In base a ciò, giudichi male i movimenti emancipazionisti di ogni epoca storica europea o quelli attuali nei paesi islamici? Se il fondamento del rispetto che si deve ad una legge è nel semplice fatto che sia scritta, allora siamo condannati all’immobilismo. Inoltre, qualsiasi cosa voti un’assemblea in uno stato, il giusto diverrebbe automaticamente seguire quello che viene proclamato da loro? E dove sono i valori della resistenza così cari a certa disobbedienza civile? Dov’è l’esempio di Moro che diceva di volersi inchinare dinnanzi solo alla sua coscienza e non ad Enrico VIII? Mi sembri quello sventurato di Cartesio che, quando gli chiesero perché fosse cattolico, rispose “sono nella religione del mio re e della mia nutrice”…
CITAZIONE
“Certo, lo stesso governo. Del resto anche i cittadini fanno ricorso per sentenze che giudicano errate pur condividendo l'ordinamento giuridico, ma se poi il ricorso non viene accettato hanno due strade, o si rassegnano o rifiutano le leggi (espatriano, diventano criminali). Io comunque contestavo il fatto che una minoranza imponga qualcosa alla maggioranza, ciò è falso perchè "l'imposizione" viene dalla maggioranza stessa che ha sottoscritto l'accordo.”
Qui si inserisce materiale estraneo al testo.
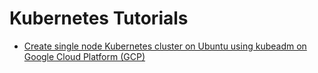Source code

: # Kubernetes Tutorials

* [Create single node Kubernetes cluster on Ubuntu using kubeadm on Google Cloud Platform (GCP)](https://github.com/sandeepnkulkarni/Kubernetes-Tutorials/blob/master/docs/01-single-node-k8s-ubuntu-gcp-kubeadm.md)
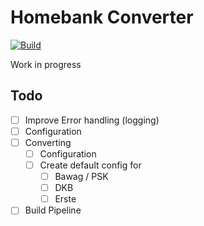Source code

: # Homebank Converter

[![Build](https://github.com/spucman/homebank-converter/actions/workflows/build.yml/badge.svg?branch=main)](https://github.com/spucman/homebank-converter/actions/workflows/build.yml)

Work in progress

## Todo

* [ ] Improve Error handling (logging)
* [ ] Configuration
* [ ] Converting
  * [ ] Configuration
  * [ ] Create default config for
    * [ ] Bawag / PSK
    * [ ] DKB
    * [ ] Erste
* [ ] Build Pipeline
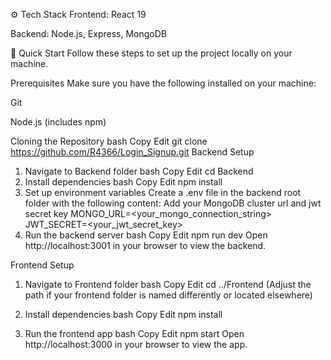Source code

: ⚙️ Tech Stack
Frontend: React 19

Backend: Node.js, Express, MongoDB

🤸 Quick Start
Follow these steps to set up the project locally on your machine.

Prerequisites
Make sure you have the following installed on your machine:

Git

Node.js (includes npm)

Cloning the Repository
bash
Copy
Edit
git clone https://github.com/R4366/Login_Signup.git
Backend Setup
1. Navigate to Backend folder
bash
Copy
Edit
cd Backend
2. Install dependencies
bash
Copy
Edit
npm install
3. Set up environment variables
Create a .env file in the backend root folder with the following content:
Add your MongoDB cluster url and jwt secret key
MONGO_URL=<your_mongo_connection_string>
JWT_SECRET=<your_jwt_secret_key>
4. Run the backend server
bash
Copy
Edit
npm run dev
Open http://localhost:3001 in your browser to view the backend.

Frontend Setup
1. Navigate to Frontend folder
bash
Copy
Edit
cd ../Frontend
(Adjust the path if your frontend folder is named differently or located elsewhere)

2. Install dependencies
bash
Copy
Edit
npm install
3. Run the frontend app
bash
Copy
Edit
npm start
Open http://localhost:3000 in your browser to view the app.

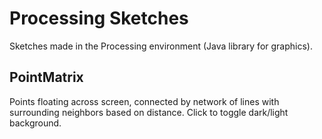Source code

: # Processing Sketches

Sketches made in the Processing environment (Java library for graphics).

## PointMatrix

Points floating across screen, connected by network of lines with surrounding neighbors based on distance. Click to toggle dark/light background.

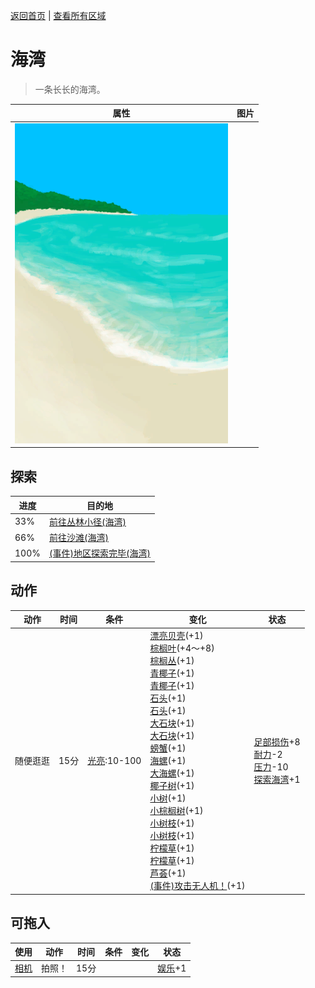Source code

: [返回首页](index.md)   |  [查看所有区域](area.md)
# 海湾  
> 一条长长的海湾。  
  
  属性  |   图片   
 ----  |  ----:   
   |  ![](Sprite/Bay.png)   
  
## 探索  
进度  |  目的地  
----  |  ----  
33%  |  [前往丛林小径(海湾)](Path_BayToJungle.md)  
66%  |  [前往沙滩(海湾)](Path_BayToBeach.md)  
100%  |  [(事件)地区探索完毕(海湾)](Event_BayExplored.md)  
## 动作  
动作  |  时间  |  条件  |  变化  |  状态  
----  |  ----  |  ----  |  ----  |  ----  
随便逛逛  |  15分  |  [光亮](Light.md):10-100  |  [漂亮贝壳](SeashellsPretty.md)(+1)<br>[棕榈叶](PalmFronds.md)(+4～+8)<br>[棕榈丛](PalmBush.md)(+1)<br>[青椰子](CoconutHusked.md)(+1)<br>[青椰子](CoconutHusked.md)(+1)<br>[石头](Stone.md)(+1)<br>[石头](Stone.md)(+1)<br>[大石块](StoneHeavy.md)(+1)<br>[大石块](StoneHeavy.md)(+1)<br>[螃蟹](Crab.md)(+1)<br>[海螺](Conch.md)(+1)<br>[大海螺](GiantConch.md)(+1)<br>[椰子树](PalmTreeNew.md)(+1)<br>[小树](SmallTree.md)(+1)<br>[小棕榈树](SmallPalm.md)(+1)<br>[小树枝](Sticks.md)(+1)<br>[小树枝](Sticks.md)(+1)<br>[柠檬草](Lemongrass.md)(+1)<br>[柠檬草](Lemongrass.md)(+1)<br>[芦荟](AloeVera.md)(+1)<br>[(事件)攻击无人机！](Event_DroneFight.md)(+1)  |  [足部损伤](FootDamage.md)+8<br>[耐力](Stamina.md)-2<br>[压力](Stress.md)-10<br>[探索海湾](Exploration_Bay.md)+1  
## 可拖入  
使用  |  动作  |  时间  |  条件  |  变化  |  状态  
----  |  ----  |  ----  |  ----  |  ----  |  ----  
[相机](Camera.md)  |  拍照！  |  15分  |    |    |  [娱乐](Entertainment.md)+1  
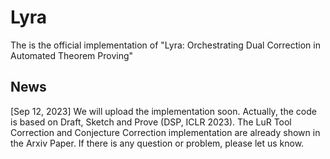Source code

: # Lyra
The is the official implementation of "Lyra: Orchestrating Dual Correction in Automated Theorem Proving"

## News
[Sep 12, 2023] We will upload the implementation soon. Actually, the code is based on Draft, Sketch and Prove (DSP, ICLR 2023). The LuR Tool Correction and Conjecture Correction implementation are already shown in the Arxiv Paper. If there is any question or problem, please let us know.
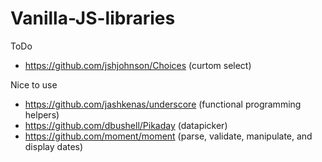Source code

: # Vanilla-JS-libraries

ToDo

- https://github.com/jshjohnson/Choices (curtom select)

Nice to use

- https://github.com/jashkenas/underscore (functional programming helpers)
- https://github.com/dbushell/Pikaday (datapicker)
- https://github.com/moment/moment (parse, validate, manipulate, and display dates)
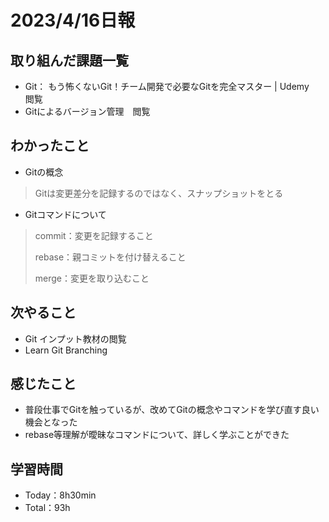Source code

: # 2023/4/16日報

## 取り組んだ課題一覧
- Git： もう怖くないGit！チーム開発で必要なGitを完全マスター | Udemy　閲覧
- Gitによるバージョン管理　閲覧

## わかったこと
- Gitの概念
> Gitは変更差分を記録するのではなく、スナップショットをとる

- Gitコマンドについて
> commit：変更を記録すること
> 
> rebase：親コミットを付け替えること
>
> merge：変更を取り込むこと

## 次やること
- Git インプット教材の閲覧
- Learn Git Branching

## 感じたこと
- 普段仕事でGitを触っているが、改めてGitの概念やコマンドを学び直す良い機会となった
- rebase等理解が曖昧なコマンドについて、詳しく学ぶことができた

## 学習時間
- Today：8h30min
- Total：93h

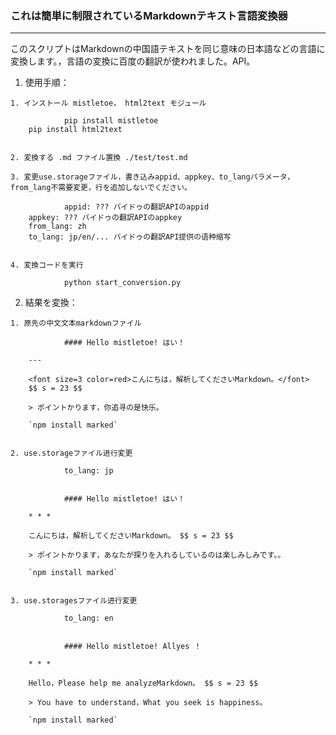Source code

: ### これは簡単に制限されているMarkdownテキスト言語変換器

* * *

このスクリプトはMarkdownの中国語テキストを同じ意味の日本語などの言語に変換します。，言語の変換に百度の翻訳が使われました。API。

  1. 使用手順：

    1. インストール mistletoe， html2text モジュール
        
                pip install mistletoe
        pip install html2text
        

    2. 変換する .md ファイル置換 ./test/test.md

    3. 変更use.storageファイル，書き込みappid、appkey、to_langパラメータ，from_lang不需要変更，行を追加しないでください。
        
                appid: ??? バイドゥの翻訳APIのappid
        appkey: ??? バイドゥの翻訳APIのappkey
        from_lang: zh
        to_lang: jp/en/... バイドゥの翻訳API提供の语种缩写
        

    4. 変換コードを実行
        
                python start_conversion.py
        

  2. 結果を変換：

    1. 原先の中文文本markdownファイル
        
                #### Hello mistletoe! はい！
        
        ---
        
        <font size=3 color=red>こんにちは，解析してくださいMarkdown。</font>
        $$ s = 23 $$
        
        > ポイントかります，你追寻の是快乐。
        
        `npm install marked`
        

    2. use.storageファイル进行変更
        
                to_lang: jp
        
        
                #### Hello mistletoe! はい！
        
        * * *
        
        こんにちは，解析してくださいMarkdown。 $$ s = 23 $$
        
        > ポイントかります，あなたが探りを入れるしているのは楽しみしみです。。
        
        `npm install marked`
        

    3. use.storagesファイル进行変更
        
                to_lang: en
        
        
                #### Hello mistletoe! Allyes ！
        
        * * *
        
        Hello，Please help me analyzeMarkdown。 $$ s = 23 $$
        
        > You have to understand，What you seek is happiness。
        
        `npm install marked`
        

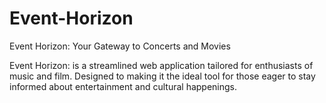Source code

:# Event-Horizon
Event Horizon: Your Gateway to Concerts and Movies

Event Horizon: is a streamlined web application tailored for enthusiasts of music and film. Designed to making it the ideal tool for those eager to stay informed about entertainment and cultural happenings.
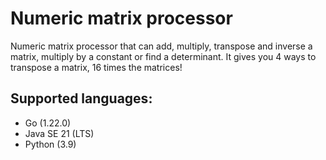 # Numeric matrix processor
Numeric matrix processor that can add, multiply, transpose and inverse a matrix, multiply by a constant or find a determinant. It gives you 4 ways to transpose a matrix, 16 times the matrices!

## Supported languages:
- Go (1.22.0)
- Java SE 21 (LTS)
- Python (3.9)

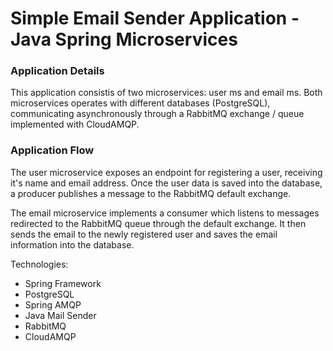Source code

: # Simple Email Sender Application - Java Spring Microservices

### Application Details
This application consistis of two microservices: user ms and email ms.
Both microservices operates with different databases (PostgreSQL), communicating asynchronously through a RabbitMQ exchange / queue implemented with CloudAMQP.

### Application Flow
The user microservice exposes an endpoint for registering a user, receiving it's name and email address. Once the user data is saved into the database, a producer publishes a message to the RabbitMQ default exchange.

The email microservice implements a consumer which listens to messages redirected to the RabbitMQ queue through the default exchange. It then sends the email to the newly registered user and saves the email information into the database.

Technologies:

* Spring Framework
* PostgreSQL
* Spring AMQP
* Java Mail Sender
* RabbitMQ
* CloudAMQP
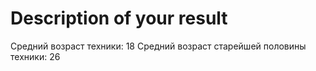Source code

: # Description of your result

Средний возраст техники: 18
Средний возраст старейшей половины техники: 26


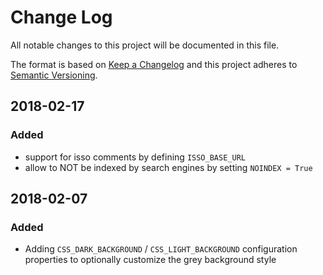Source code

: # Change Log
All notable changes to this project will be documented in this file.

The format is based on [Keep a Changelog](http://keepachangelog.com/)
and this project adheres to [Semantic Versioning](http://semver.org/).


## 2018-02-17
### Added
- support for isso comments by defining `ISSO_BASE_URL`
- allow to NOT be indexed by search engines by setting `NOINDEX = True`

## 2018-02-07
### Added
- Adding `CSS_DARK_BACKGROUND` / `CSS_LIGHT_BACKGROUND` configuration properties to optionally customize the grey background style
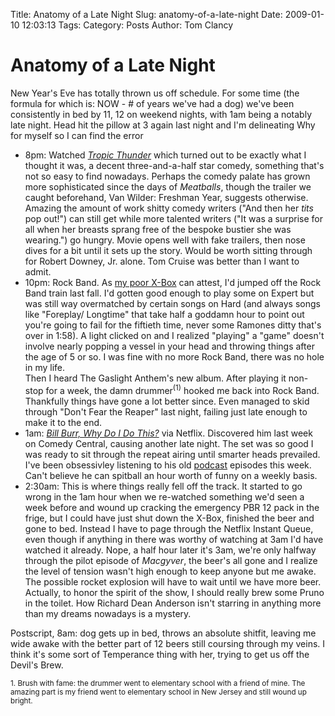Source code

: Title: Anatomy of a Late Night
Slug: anatomy-of-a-late-night
Date: 2009-01-10 12:03:13
Tags: 
Category: Posts
Author: Tom Clancy

# Anatomy of a Late Night

New Year's Eve has totally thrown us off schedule. For some time (the formula for which is: NOW - # of years we've had a dog) we've been consistently in bed by 11, 12 on weekend nights, with 1am being a notably late night. Head hit the pillow at 3 again last night and I'm delineating Why for myself so I can find the error

<ul>
	<li>8pm: Watched <em><a href="http://www.tropicthunder.com/" onclick="window.open(this.href); return false;">Tropic Thunder</a></em> which turned out to be exactly what I thought it was, a decent three-and-a-half star comedy, something that's not so easy to find nowadays. Perhaps the comedy palate has grown more sophisticated since the days of <em>Meatballs</em>, though the trailer we caught beforehand, Van Wilder: Freshman Year, suggests otherwise. Amazing the amount of work shitty comedy writers ("And then her <em>tits</em> pop out!") can still get while more talented writers ("It was a surprise for all when her breasts sprang free of the bespoke bustier she was wearing.") go hungry. Movie opens well with fake trailers, then nose dives for a bit until it sets up the story. Would be worth sitting through for Robert Downey, Jr. alone. Tom Cruise was better than I want to admit.</li>
	<li>10pm: Rock Band. As <a href="http://360voice.gamerdna.com/tag/yerfatwa" onclick="window.open(this.href); return false;">my poor X-Box</a> can attest, I'd jumped off the Rock Band train last fall. I'd gotten good enough to play some on Expert but was still way overmatched by certain songs on Hard (and always songs like "Foreplay/ Longtime" that take half a goddamn hour to point out you're going to fail for the fiftieth time, never some Ramones ditty that's over in 1:58). A light clicked on and I realized "playing" a "game" doesn't involve nearly popping a vessel in your head and throwing things after the age of 5 or so. I was fine with no more Rock Band, there was no hole in my life.
	<br />Then I heard The Gaslight Anthem's new album. After playing it non-stop for a week, the damn drummer<sup>(1)</sup> hooked me back into Rock Band. Thankfully things have gone a lot better since. Even managed to skid through "Don't Fear the Reaper" last night, failing just late enough to make it to the end.</li>
	<li>1am: <em><a href="http://www.comedycentral.com/videos/index.jhtml?videoId=183712&title=bill-burr-dangerous-minds" onclick="window.open(this.href); return false;">Bill Burr, Why Do I Do This?</a></em> via Netflix. Discovered him last week on Comedy Central, causing another late night. The set was so good I was ready to sit through the repeat airing until smarter heads prevailed. I've been obsessivley listening to his old <a href="http://www.billburr.com/2008/podcast.htm" onclick="window.open(this.href); return false;">podcast</a> episodes this week. Can't believe he can spitball an hour worth of funny on a weekly basis.</li>
	<li>2:30am: This is where things really fell off the track. It started to go wrong in the 1am hour when we re-watched something we'd seen a week before and wound up cracking the emergency PBR 12 pack in the frige, but I could have just shut down the X-Box, finished the beer and gone to bed. Instead I have to page through the Netflix Instant Queue, even though if anything in there was worthy of watching at 3am I'd have watched it already. Nope, a half hour later it's 3am, we're only halfway through the pilot episode of <em>Macgyver</em>, the beer's all gone and I realize the level of tension wasn't high enough to keep anyone but me awake. The possible rocket explosion will have to wait until we have more beer. Actually, to honor the spirit of the show, I should really brew some Pruno in the toilet. How Richard Dean Anderson isn't starring in anything more than my dreams nowadays is a mystery.</li>
</ul>

<p>Postscript, 8am: dog gets up in bed, throws an absolute shitfit, leaving me wide awake with the better part of 12 beers still coursing through my veins. I think it's some sort of Temperance thing with her, trying to get us off the Devil's Brew.</p>

<p><small>1. Brush with fame: the drummer went to elementary school with a friend of mine. The amazing part is my friend went to elementary school in New Jersey and still wound up bright.</small></p>

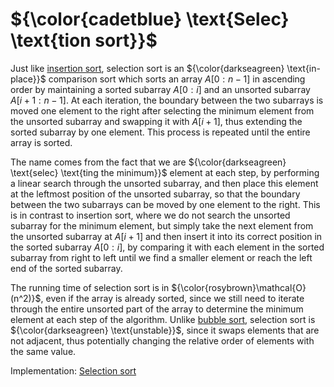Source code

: # ${\color{cadetblue} \text{Selec} \text{tion sort}}$

Just like [insertion sort](https://github.com/pl3onasm/CLRS/tree/main/algorithms/sorting/insertion-sort), selection sort is an ${\color{darkseagreen} \text{in-place}}$ comparison sort which sorts an array $A[0:n-1]$ in ascending order by maintaining a sorted subarray $A[0:i]$ and an unsorted subarray $A[i+1:n-1]$. At each iteration, the boundary between the two subarrays is moved one element to the right after selecting the minimum element from the unsorted subarray and swapping it with $A[i+1]$, thus extending the sorted subarray by one element. This process is repeated until the entire array is sorted.

The name comes from the fact that we are ${\color{darkseagreen} \text{selec} \text{ting the minimum}}$ element at each step, by performing a linear search through the unsorted subarray, and then place this element at the leftmost position of the unsorted subarray, so that the boundary between the two subarrays can be moved by one element to the right. This is in contrast to insertion sort, where we do not search the unsorted subarray for the minimum element, but simply take the next element from the unsorted subarray at $A[i+1]$ and then insert it into its correct position in the sorted subarray $A[0:i]$, by comparing it with each element in the sorted subarray from right to left until we find a smaller element or reach the left end of the sorted subarray.

The running time of selection sort is in ${\color{rosybrown}\mathcal{O}(n^2)}$, even if the array is already sorted, since we still need to iterate through the entire unsorted part of the array to determine the minimum element at each step of the algorithm. Unlike [bubble sort](https://github.com/pl3onasm/CLRS/tree/main/algorithms/sorting/bubble-sort), selection sort is ${\color{darkseagreen} \text{unstable}}$, since it swaps elements that are not adjacent, thus potentially changing the relative order of elements with the same value.

Implementation: [Selection sort](https://github.com/pl3onasm/CLRS/tree/main/algorithms/sorting/selection-sort/selectionsort.c)

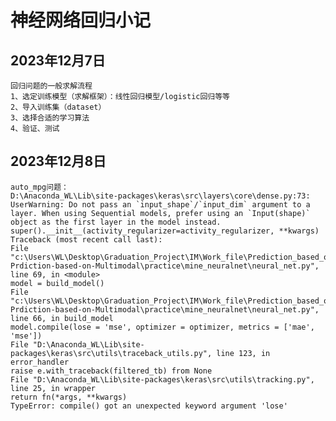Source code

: # 神经网络回归小记
## 2023年12月7日
    回归问题的一般求解流程
    1、选定训练模型（求解框架）：线性回归模型/logistic回归等等
    2、导入训练集（dataset）
    3、选择合适的学习算法
    4、验证、测试

## 2023年12月8日
    auto_mpg问题：
    D:\Anaconda_WL\Lib\site-packages\keras\src\layers\core\dense.py:73: UserWarning: Do not pass an `input_shape`/`input_dim` argument to a layer. When using Sequential models, prefer using an `Input(shape)` object as the first layer in the model instead.
    super().__init__(activity_regularizer=activity_regularizer, **kwargs)
    Traceback (most recent call last):
    File "c:\Users\WL\Desktop\Graduation_Project\IM\Work_file\Prediction_based_on_Multimodal\OHC-Prdiction-based-on-Multimodal\practice\mine_neuralnet\neural_net.py", line 69, in <module>
    model = build_model()
    File "c:\Users\WL\Desktop\Graduation_Project\IM\Work_file\Prediction_based_on_Multimodal\OHC-Prdiction-based-on-Multimodal\practice\mine_neuralnet\neural_net.py", line 66, in build_model
    model.compile(lose = 'mse', optimizer = optimizer, metrics = ['mae', 'mse'])
    File "D:\Anaconda_WL\Lib\site-packages\keras\src\utils\traceback_utils.py", line 123, in error_handler
    raise e.with_traceback(filtered_tb) from None
    File "D:\Anaconda_WL\Lib\site-packages\keras\src\utils\tracking.py", line 25, in wrapper
    return fn(*args, **kwargs)
    TypeError: compile() got an unexpected keyword argument 'lose'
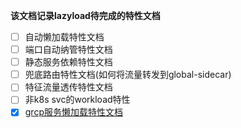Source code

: **该文档记录lazyload待完成的特性文档**

- [ ] 自动懒加载特性文档
- [ ] 端口自动纳管特性文档
- [ ] 静态服务依赖特性文档
- [ ] 兜底路由特性文档(如何将流量转发到global-sidecar)
- [ ] 特征流量透传特性文档
- [ ] 非k8s svc的workload特性
- [X] [grcp服务懒加载特性文档](./grpc懒加载.md)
No, la maggioranza ha votato quell’accordo, ma ciò non implica che la maggioranza sia d’accordo con l’interpretazione che viene data di quell’accordo. Il mondo politico, se escludiamo radicali e alcuni comunisti, ha infatti preso una posizione netta contro questa sentenza. Se anche fosse vero che la sentenza deriva dalla Carta dei diritti dell’uomo, questo ancora non implicherebbe che la gente fosse conscia che sottoscrivere quella carta implicasse queste conseguenze. Sia che, prendendo come metro di riferimento la carta dei diritti dell’uomo, la sentenza sia giusta o sbagliata, ciò non ci dice nulla su cosa pensi la maggioranza, che poteva non aver colto le implicazioni di quella carta quando fu votata.